3. THE STATUS OF NERR & PGIOM - Information obtained during the course of my inquiries has confirmed that SBC were completely unaware of many complaints lodged by investors and shareholders in the NERR fund and against its parent company PGIOM. These businesses were crucial to the successful delivery of Easter Langlee, and SBC was told £6 million per month was pouring into NERR from eager ‘green’ investors.

The truth was that any money reaching NERR’s coffers was either being used to prop up NESG (£39 million in total) or being siphoned off by PGIOM managers and controllers in fees (£12.027 million in 2014 and £10.748 million in 2013 while the Borders contract was ‘live’). The impression is given that SBC accepted at face value what NESG and NERR were telling them. Even in the early years of the contract (2011) NESG was recording sizeable financial losses.

Liquidators Deloitte appointed to investigate NERR by the Isle of Man Financial Services Authority soon discovered almost 3,500 investors and shareholders in the fund would get none of their money back. Deloitte is currently considering the possibility of pursuing third parties in a bid to recoup cash and NERR has insufficient resources to even pay for its own liquidation. PGIOM is also in the process of being dissolved. How did SBC become involved with such unstable offshore entities?

4. DEED OF VARIATION – Perhaps the most important reason for the collapse of the project, and the most puzzling issue to emerge from SBC’s web of secrecy. Within a matter of months of the original contract being signed NESG was telling SBC the MBT plant was undeliverable because it could not attract bank funding as a stand-alone project. How much had changed in such a short period of time? Why were MBT facilities being developed elsewhere in the UK? Did anyone at SBC ask?
In October 2012 members of SBC decided (in private, naturally) to radically change the terms of their contract with NESG to include ATT using so-called NEAT Technology, NESG’s very own brand of gasification and pyrolysis to convert rubbish into electricity.

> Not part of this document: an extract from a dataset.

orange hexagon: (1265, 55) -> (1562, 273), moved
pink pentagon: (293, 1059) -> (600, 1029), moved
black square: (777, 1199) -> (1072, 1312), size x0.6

The councillors must have realised they were taking a huge gamble. Apparently they were labouring under the impression NEAT could install them as champions of the Scottish waste disposal league table. But in fact the technology had not even started its arduous journey through development trials at NESG’s R&D centre in Canford, Kent.

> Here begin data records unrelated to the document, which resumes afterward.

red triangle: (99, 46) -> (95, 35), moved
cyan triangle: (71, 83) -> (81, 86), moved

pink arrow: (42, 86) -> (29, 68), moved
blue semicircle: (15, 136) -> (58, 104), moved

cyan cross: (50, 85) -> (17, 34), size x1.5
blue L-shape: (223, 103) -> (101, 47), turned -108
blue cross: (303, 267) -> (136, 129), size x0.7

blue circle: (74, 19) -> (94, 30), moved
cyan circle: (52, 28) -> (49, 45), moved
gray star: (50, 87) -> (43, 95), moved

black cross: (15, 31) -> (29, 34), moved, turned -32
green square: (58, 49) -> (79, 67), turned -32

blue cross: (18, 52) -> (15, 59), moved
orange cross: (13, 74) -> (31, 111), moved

How was any financial institution likely to put up £23 million under those circumstances? What persuaded SBC’s elected members to sanction NEAT when the technology was not commercially proven and funding was not guaranteed? Each member who voted in favour of the DoV must be asked to explain their reasoning, and officers and members of the Project Team who recommended this risky course of action also need to provide a detailed public explanation.

In an interview published in the Journal of the Chartered Institute of Waste Management in October 2015 - AFTER the SBC/NESG contract was shredded, and THREE YEARS AFTER the DoV was rubber-stamped - Richard Brooke, the commercial director of NES, confirmed that the form of technology which had been planned for Easter Langlee was not commercially ready in late 2014. So why did SBC sign up for it in October 2012? Brooke’s reference to the Borders project reads as follows:

“The development in Scotland that would have been New Earth’s sixth facility did not come to fruition for a variety of reasons, most notably the drop-off in the quantity of residual waste requiring treatment; and the specific energy technology to be built and operated was not ready to bring on-line on a commercial scale.”

This amounts to a damning indictment of SBC’s decision making. In actual fact this form of ATT technology remains unproven in 2017 while a similar system installed at another NESG facility in Avonmouth, Bristol has proved so troublesome the entire plant has had to be closed down to allow radical remedial work to be undertaken. It is hoped to reopen the ATT there in 2018.